Walking Down the Rocky Path

8 May 2017

Noora* is a young wife and mother living in Saudi Arabia.  You can read Part 1 of her story and how she came to faith in Jesus in last weeks’ blog. This week we will hear what it is like for Noora to try and continue to live out her faith in such a hostile environment.

At first, her newfound faith led to huge enthusiasm and a great sense of peace. But soon Noora found that following Christ in Saudi Arabia is really a challenge for every day. Under the cover of meeting foreign friends and teaching them Arabic or them teaching her English, she has been able to attend a small, underground church every now and then.

Daily challenge to follow Christ

But in the meantime, all those hours she spends in the house with her family members are becoming more and more awkward. “We don’t see you praying anymore, Noora,” they say. “What is wrong with you?” Noora can’t say it out loud, but she has to admit to herself that she doesn’t feel the same excitement as before about the Muslim feasts, or about the immoral talk and the gossip among the women in her family. She knows that her Lord doesn’t want her to be involved in this behavior any longer. She grows closer to the Light and becomes more aware of the darkness around her.

At the same time, Noora is in a constant fear that her husband or other family members will find out about her faith. In a society where women have no rights, she basically has no choice but to keep on behaving as a Muslim as long as relatives are around. If she admits her faith to them, the consequences can be huge: “She will definitely be forbidden to meet foreigners, and most likely she will be prevented from using a smartphone or computer until she shows repentance and returns to Islam. In the longer term her husband might divorce her, her children can be taken away, and she can be married off to be the second or third wife of a fundamentalist Muslim,” according to the Christian worker, who is familiar with the situation of Saudi believers. “But also physical abuse, isolation and house arrest or worse are not uncommon for Saudis who choose to follow Christ.”

First love fades away

As the months go by, Noora experiences something else threatening her faith – her first love, her initial passion for Christ, begins to fade away. Her community of believers is just a handful, and after meeting them in the same group many times, somehow the group seems to have gotten stuck in the same routine. There is no-one with the spiritual gifting to be a Bible teacher or a shepherd in the group. The tiny size of the community causes the meetings to become a bit boring, and the worship is predictable without any gifted musicians.

Noora puts it like this: “I was prepared to die for Jesus, but what I didn’t know was that I would have to die to myself every day from then on.”

Another struggle she has is reading the Bible for herself, or doing individual Bible study. Praying in her own words is also a challenge. Many believers from a Muslim background have to deal with these issues; they are used to praying and worshipping at prescribed times, using the same words as always.
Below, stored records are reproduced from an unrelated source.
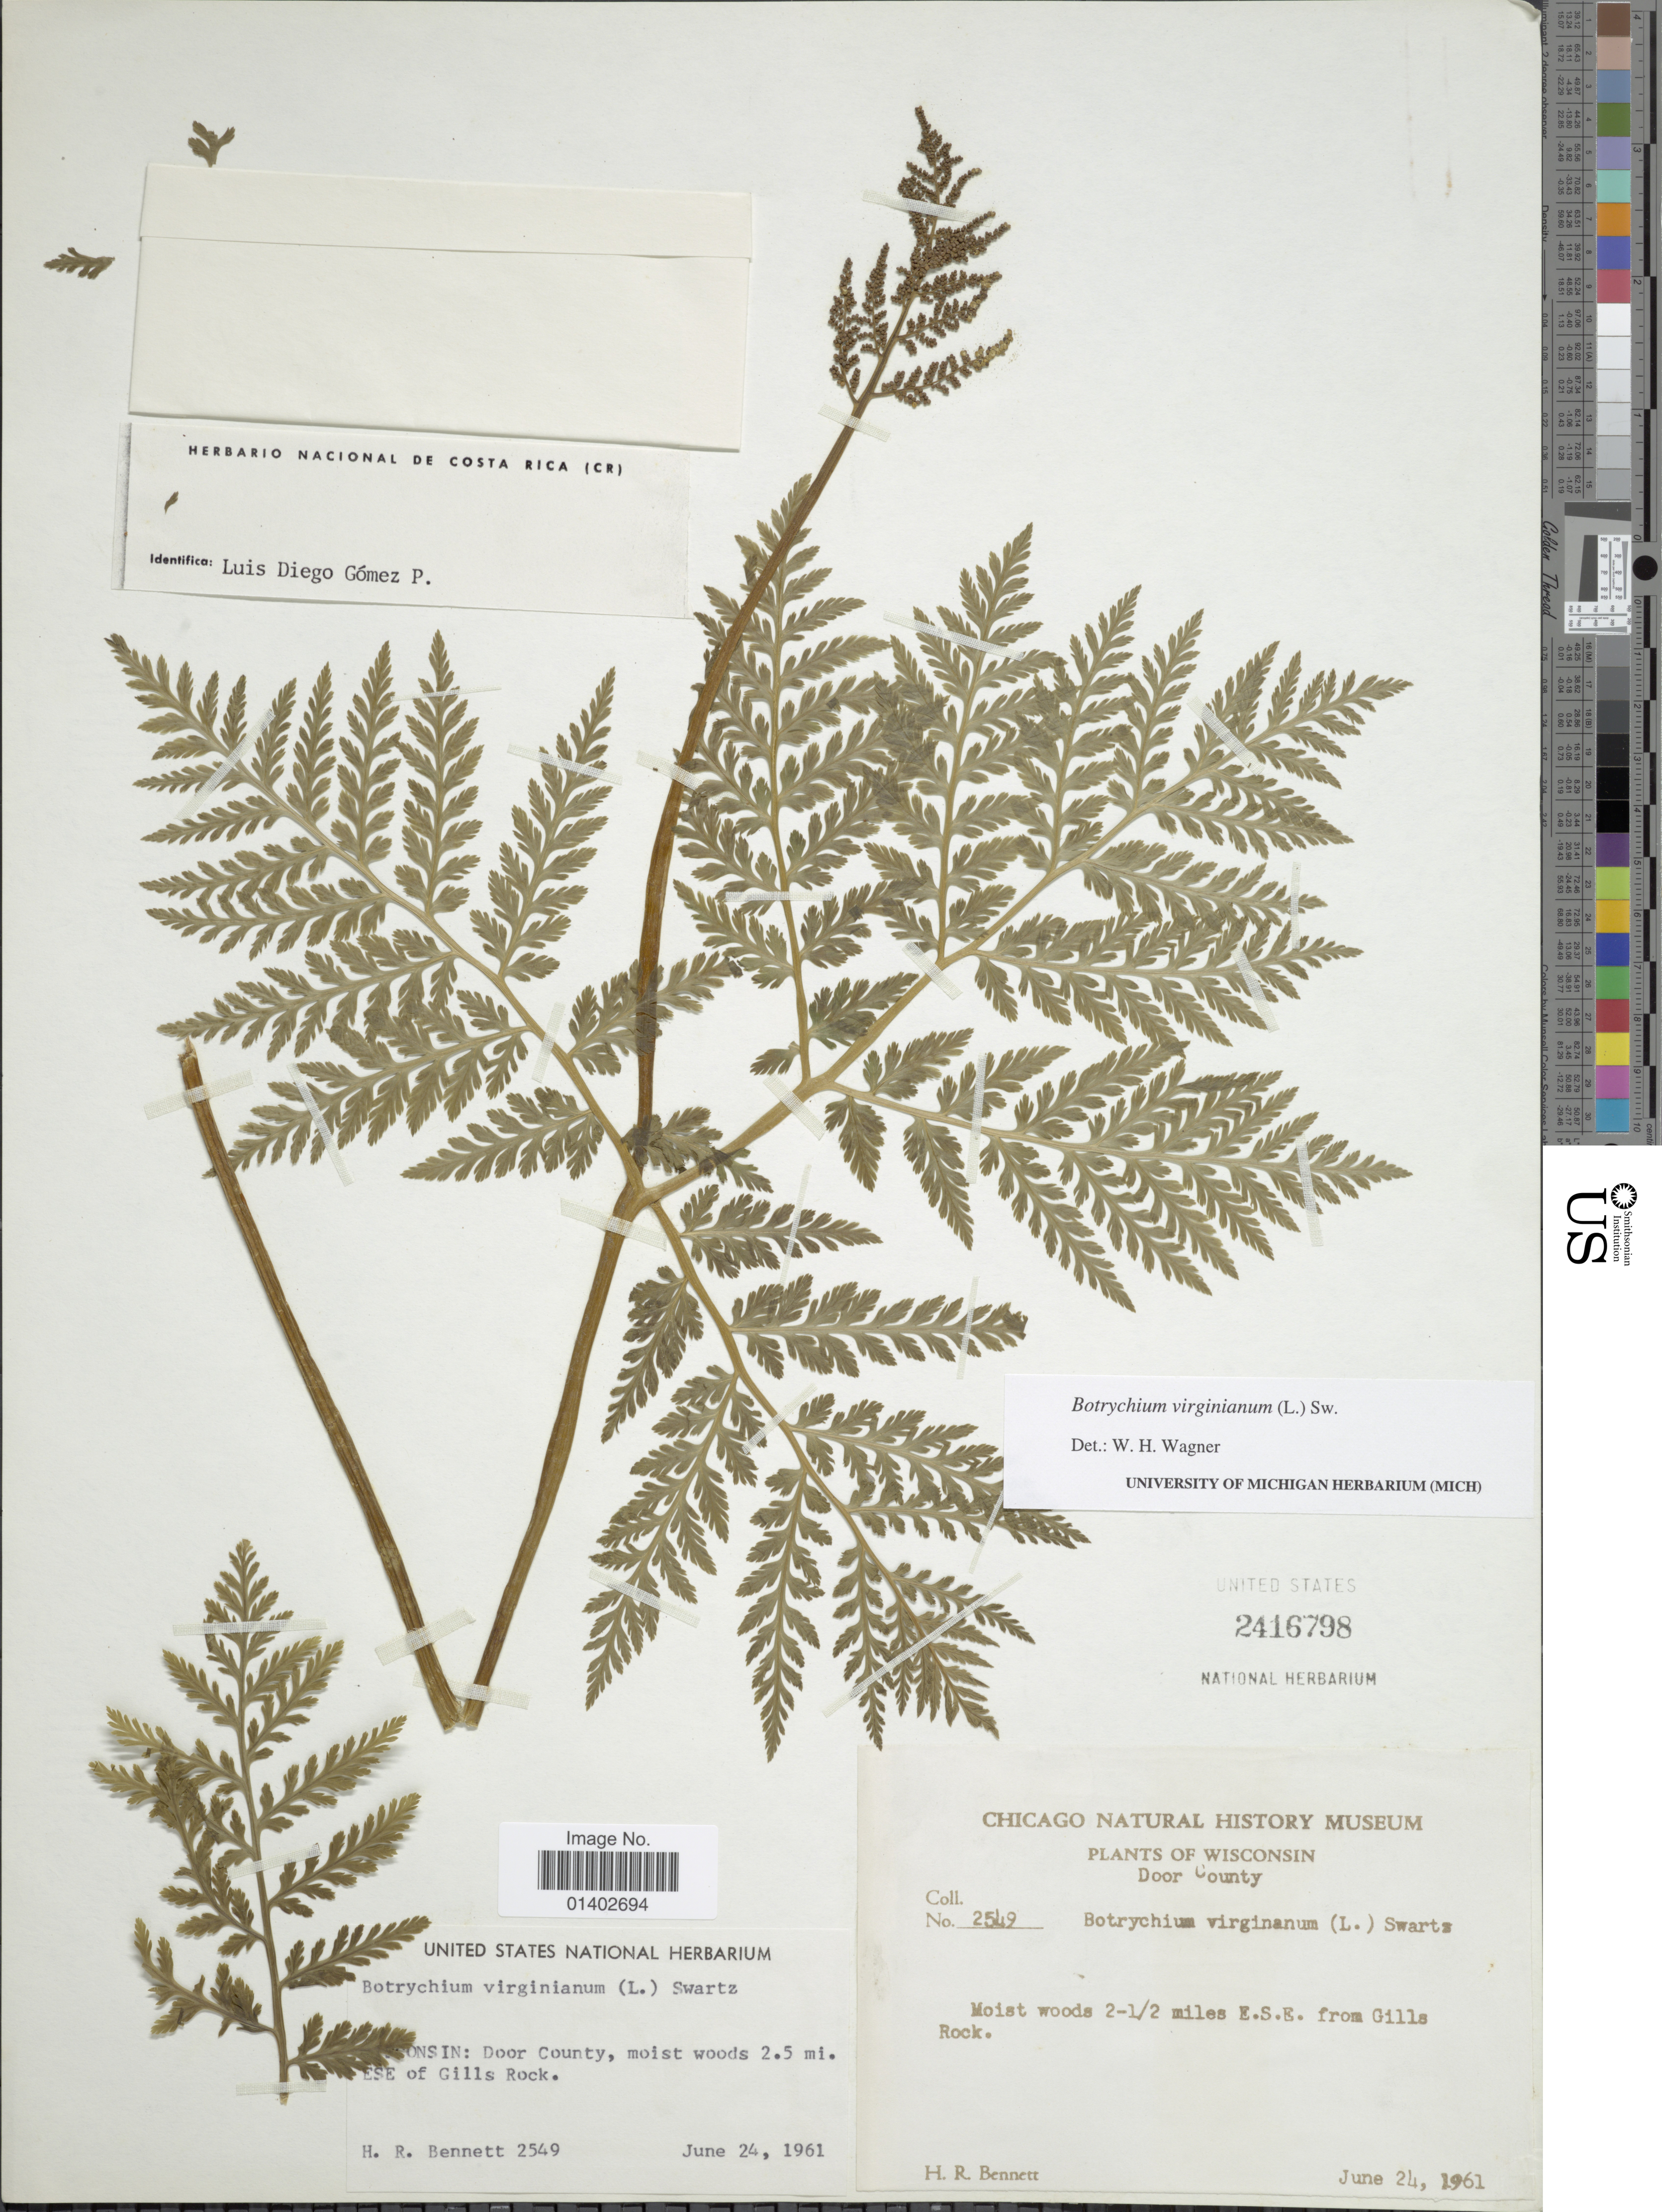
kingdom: Plantae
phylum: Tracheophyta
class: Polypodiopsida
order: Ophioglossales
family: Ophioglossaceae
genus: Botrychium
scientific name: Botrychium virginianum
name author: (L.) Sw.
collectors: H. R. Bennett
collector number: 2549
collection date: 1961-06-24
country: United States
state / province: Wisconsin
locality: Door County, Moist woods 2-½ miles E.S.E. from Gills Rock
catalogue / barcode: US 2416798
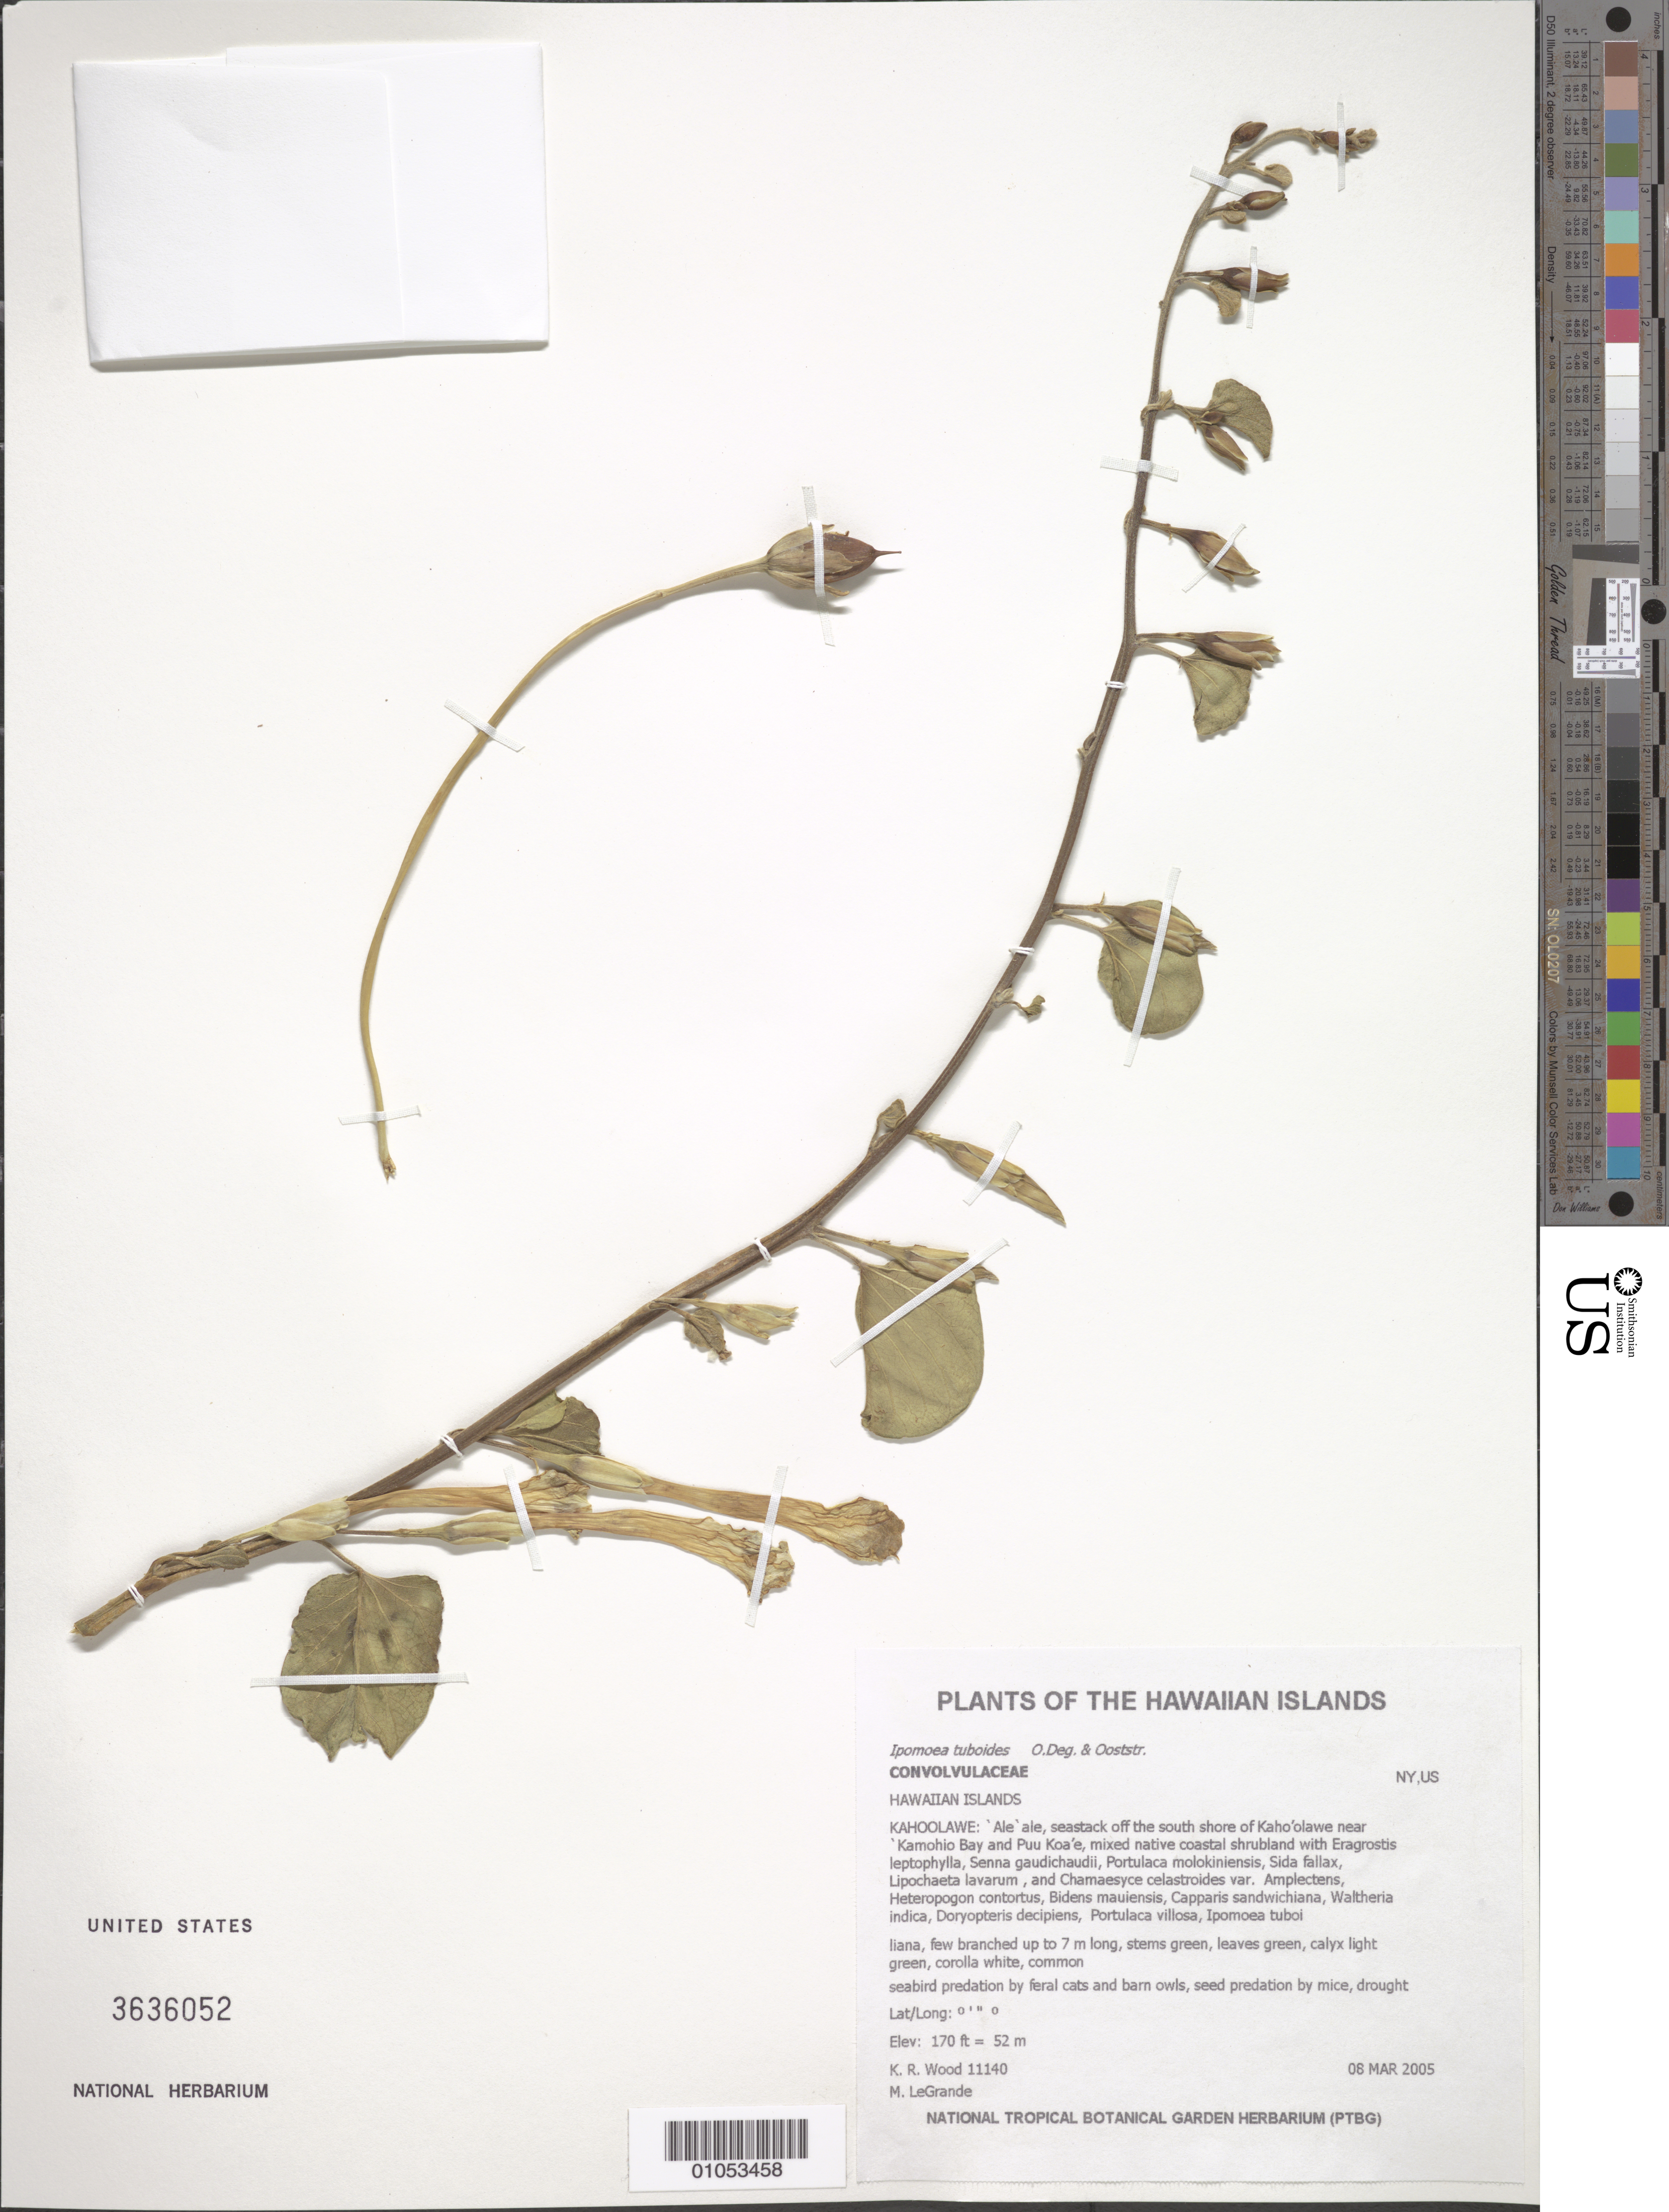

The freedom Christianity offers is actually a challenge for them.

Two choices

Basically there are two choices for Saudi believers: either they live a bold life and as a result are rejected and isolated, or they live as if their faith has not changed, continuing in the practices they used to follow. They might still go to the mosque, but they pray to Jesus there, allowing the neighbors to think they are still Muslim. But also preventing the Gospel from transforming others people’s lives, since it’s not shared and lived out.

Noora chose the latter. But not being able to share her faith with her children, fearing that doing so would increase the risk of it being made public, eats at her every day. A child humming the melody of a Christian song is enough to lead to questions from neighbors. This kind of pressure causes most Saudi believers to leave their country sooner or later.

That is why, according to the Christian worker deeply involved in Saudi Arabia, the greatest challenge for this country is not reaching people with the gospel but bringing believers together in safe and growing communities where they can be discipled. “We already see people coming to faith in Christ,” this worker says. “The next step is forming real communities to support them. Please pray for that to happen.”

Noora, and others like her, need your prayer
The Lord gives Noora the strength to endure, but a larger church community would really help and support her.

  • Pray for a breakthrough, for Noora’s and other small underground churches to start growing from 4-5 member to 20 member communities.
  • Pray for Noora herself. Praise God for the work he is doing in her life.
  • Pray for her faith to remain steadfast and that she will continue to put her trust in God, even when she feels lonely and threatened.
  • Pray for believers around Noora to keep encouraging her.
  • Pray for her to be able to share the faith with her children and other relatives in a wise and safe way.